[[ Source material, beginning ]]

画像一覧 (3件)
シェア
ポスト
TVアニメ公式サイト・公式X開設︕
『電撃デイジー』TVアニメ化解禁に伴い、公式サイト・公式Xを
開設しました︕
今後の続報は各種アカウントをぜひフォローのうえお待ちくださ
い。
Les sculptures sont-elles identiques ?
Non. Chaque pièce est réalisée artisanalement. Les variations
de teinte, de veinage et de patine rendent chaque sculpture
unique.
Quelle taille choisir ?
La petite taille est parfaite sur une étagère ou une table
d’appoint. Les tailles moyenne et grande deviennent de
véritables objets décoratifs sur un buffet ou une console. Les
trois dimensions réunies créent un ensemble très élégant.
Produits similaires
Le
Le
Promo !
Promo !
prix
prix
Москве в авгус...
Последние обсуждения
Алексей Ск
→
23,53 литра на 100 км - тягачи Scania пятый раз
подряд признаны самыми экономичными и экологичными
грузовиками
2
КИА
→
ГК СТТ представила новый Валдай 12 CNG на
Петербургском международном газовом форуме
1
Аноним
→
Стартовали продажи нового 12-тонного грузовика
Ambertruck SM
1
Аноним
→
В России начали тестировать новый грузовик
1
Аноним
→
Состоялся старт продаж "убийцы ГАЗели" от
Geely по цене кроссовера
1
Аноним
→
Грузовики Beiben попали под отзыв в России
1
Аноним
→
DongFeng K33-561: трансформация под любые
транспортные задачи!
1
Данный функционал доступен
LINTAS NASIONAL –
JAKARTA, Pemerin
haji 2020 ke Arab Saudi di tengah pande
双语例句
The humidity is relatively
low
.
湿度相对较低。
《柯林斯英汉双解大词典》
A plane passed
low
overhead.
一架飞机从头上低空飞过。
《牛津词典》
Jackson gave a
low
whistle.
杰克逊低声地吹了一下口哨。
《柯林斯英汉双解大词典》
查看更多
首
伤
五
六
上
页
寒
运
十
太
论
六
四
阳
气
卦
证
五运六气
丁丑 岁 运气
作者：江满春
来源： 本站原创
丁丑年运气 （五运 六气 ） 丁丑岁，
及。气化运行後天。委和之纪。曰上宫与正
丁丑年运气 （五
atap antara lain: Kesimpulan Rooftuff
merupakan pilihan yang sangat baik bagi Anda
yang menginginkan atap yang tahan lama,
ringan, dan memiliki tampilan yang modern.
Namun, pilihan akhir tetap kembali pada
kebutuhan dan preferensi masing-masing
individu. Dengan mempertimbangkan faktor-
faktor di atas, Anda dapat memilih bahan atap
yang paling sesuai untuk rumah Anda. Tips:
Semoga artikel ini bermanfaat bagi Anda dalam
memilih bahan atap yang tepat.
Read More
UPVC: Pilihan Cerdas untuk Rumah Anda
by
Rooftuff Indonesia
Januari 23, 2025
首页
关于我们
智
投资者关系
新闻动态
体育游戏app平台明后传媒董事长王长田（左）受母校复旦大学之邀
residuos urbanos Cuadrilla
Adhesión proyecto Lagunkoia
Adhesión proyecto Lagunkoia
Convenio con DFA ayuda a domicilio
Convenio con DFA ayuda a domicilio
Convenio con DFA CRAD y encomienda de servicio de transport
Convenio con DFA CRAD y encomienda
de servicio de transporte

[[ Source material, end ]]

> The problem: Swap "Аноним" for "Гость" throughout the lines above, leaving everything else as it is.

> Answer box:
画像一覧 (3件)
シェア
ポスト
TVアニメ公式サイト・公式X開設︕
『電撃デイジー』TVアニメ化解禁に伴い、公式サイト・公式Xを
開設しました︕
今後の続報は各種アカウントをぜひフォローのうえお待ちくださ
い。
Les sculptures sont-elles identiques ?
Non. Chaque pièce est réalisée artisanalement. Les variations
de teinte, de veinage et de patine rendent chaque sculpture
unique.
Quelle taille choisir ?
La petite taille est parfaite sur une étagère ou une table
d’appoint. Les tailles moyenne et grande deviennent de
véritables objets décoratifs sur un buffet ou une console. Les
trois dimensions réunies créent un ensemble très élégant.
Produits similaires
Le
Le
Promo !
Promo !
prix
prix
Москве в авгус...
Последние обсуждения
Алексей Ск
→
23,53 литра на 100 км - тягачи Scania пятый раз
подряд признаны самыми экономичными и экологичными
грузовиками
2
КИА
→
ГК СТТ представила новый Валдай 12 CNG на
Петербургском международном газовом форуме
1
Гость
→
Стартовали продажи нового 12-тонного грузовика
Ambertruck SM
1
Гость
→
В России начали тестировать новый грузовик
1
Гость
→
Состоялся старт продаж "убийцы ГАЗели" от
Geely по цене кроссовера
1
Гость
→
Грузовики Beiben попали под отзыв в России
1
Гость
→
DongFeng K33-561: трансформация под любые
транспортные задачи!
1
Данный функционал доступен
LINTAS NASIONAL –
JAKARTA, Pemerin
haji 2020 ke Arab Saudi di tengah pande
双语例句
The humidity is relatively
low
.
湿度相对较低。
《柯林斯英汉双解大词典》
A plane passed
low
overhead.
一架飞机从头上低空飞过。
《牛津词典》
Jackson gave a
low
whistle.
杰克逊低声地吹了一下口哨。
《柯林斯英汉双解大词典》
查看更多
首
伤
五
六
上
页
寒
运
十
太
论
六
四
阳
气
卦
证
五运六气
丁丑 岁 运气
作者：江满春
来源： 本站原创
丁丑年运气 （五运 六气 ） 丁丑岁，
及。气化运行後天。委和之纪。曰上宫与正
丁丑年运气 （五
atap antara lain: Kesimpulan Rooftuff
merupakan pilihan yang sangat baik bagi Anda
yang menginginkan atap yang tahan lama,
ringan, dan memiliki tampilan yang modern.
Namun, pilihan akhir tetap kembali pada
kebutuhan dan preferensi masing-masing
individu. Dengan mempertimbangkan faktor-
faktor di atas, Anda dapat memilih bahan atap
yang paling sesuai untuk rumah Anda. Tips:
Semoga artikel ini bermanfaat bagi Anda dalam
memilih bahan atap yang tepat.
Read More
UPVC: Pilihan Cerdas untuk Rumah Anda
by
Rooftuff Indonesia
Januari 23, 2025
首页
关于我们
智
投资者关系
新闻动态
体育游戏app平台明后传媒董事长王长田（左）受母校复旦大学之邀
residuos urbanos Cuadrilla
Adhesión proyecto Lagunkoia
Adhesión proyecto Lagunkoia
Convenio con DFA ayuda a domicilio
Convenio con DFA ayuda a domicilio
Convenio con DFA CRAD y encomienda de servicio de transport
Convenio con DFA CRAD y encomienda
de servicio de transporte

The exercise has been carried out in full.